**Document excerpt:**
_ _ _ _ _

Video game hardware and software creators like to showcase the capabilities of their systems. When you have a system as complex as one that creates video games, you want to make sure the public knows of said system’s limits. And in order to do that, publishers and hardware creators make Tech Demos to demonstrate how amazing upcoming games will (or are able to) look on the system. Sometimes, these Tech Demos are in the form of playable demonstrations. Other times, it’s simply a video or trailer generated on the system to tease a new engine or something. But regardless of the method the video creators/publishers/whoever choose to administer, many Tech Demos have one thing in common. They’re always scary and haunted-looking.
This has been in my head since 2008 and it’s something I finally can’t hold in anymore. I really should have just said this years ago, but the mania wasn’t ready to come out. But seriously- this isn’t a rhetorical question. If any game developers are out there reading this want to step up to the plate and answer the question, my ears are open.

_ _ _ _ _

**Dataset content:**
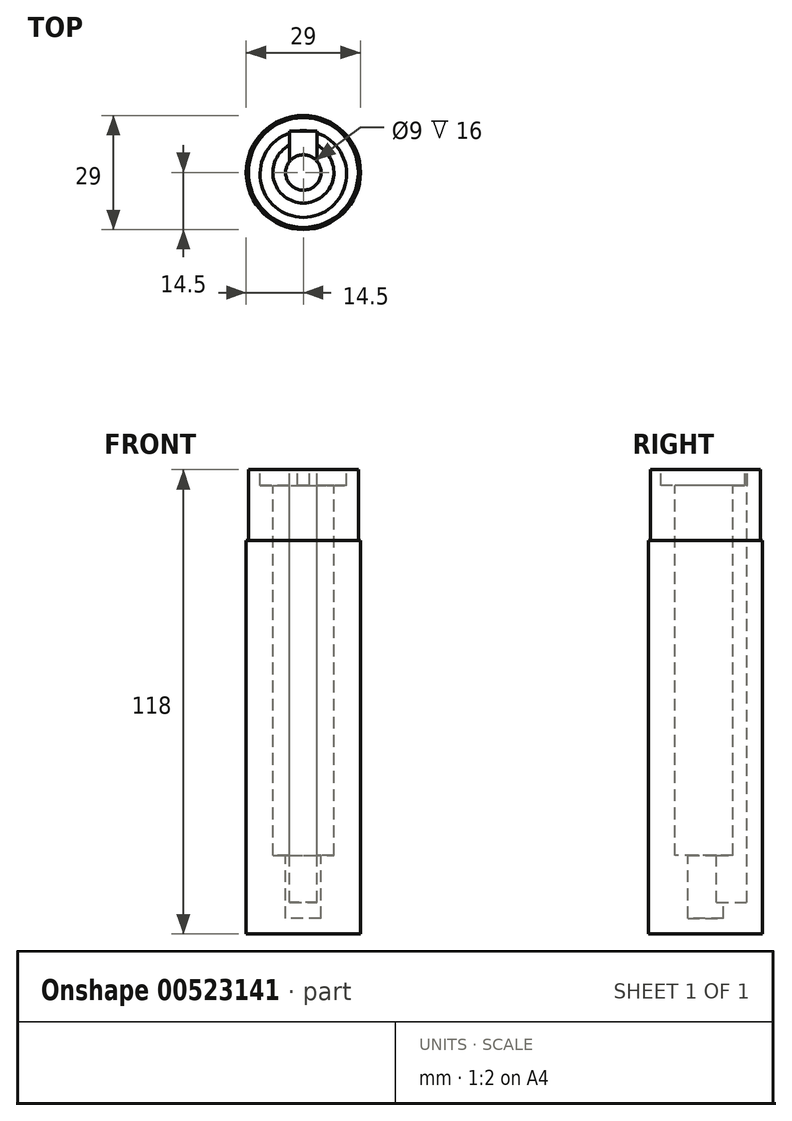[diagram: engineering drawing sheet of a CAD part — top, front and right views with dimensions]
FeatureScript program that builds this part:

_ _ _ _ _

**What is asked:**
1. Return everything in the tech demos piece from "This has been" down to "ears are open.", word for word.
2. Condense the paragraph of the tech demos piece that begins "This has been in my head since 2008" into a shorter version that keeps its main points.
3. Translate this sentence from the tech demos piece into Spanish: "Sometimes, these Tech Demos are in the form of playable demonstrations."
The listing is separate material from the tech demos piece.

**Solutions:**
1.
This has been in my head since 2008 and it’s something I finally can’t hold in anymore. I really should have just said this years ago, but the mania wasn’t ready to come out. But seriously- this isn’t a rhetorical question. If any game developers are out there reading this want to step up to the plate and answer the question, my ears are open.

2. The writer has wondered about this since 2008 and can no longer keep it in, admitting it should have been said years ago. The question is meant seriously, not rhetorically, and any game developers reading are invited to answer it.

3. A veces, estas demostraciones técnicas tienen la forma de demostraciones jugables.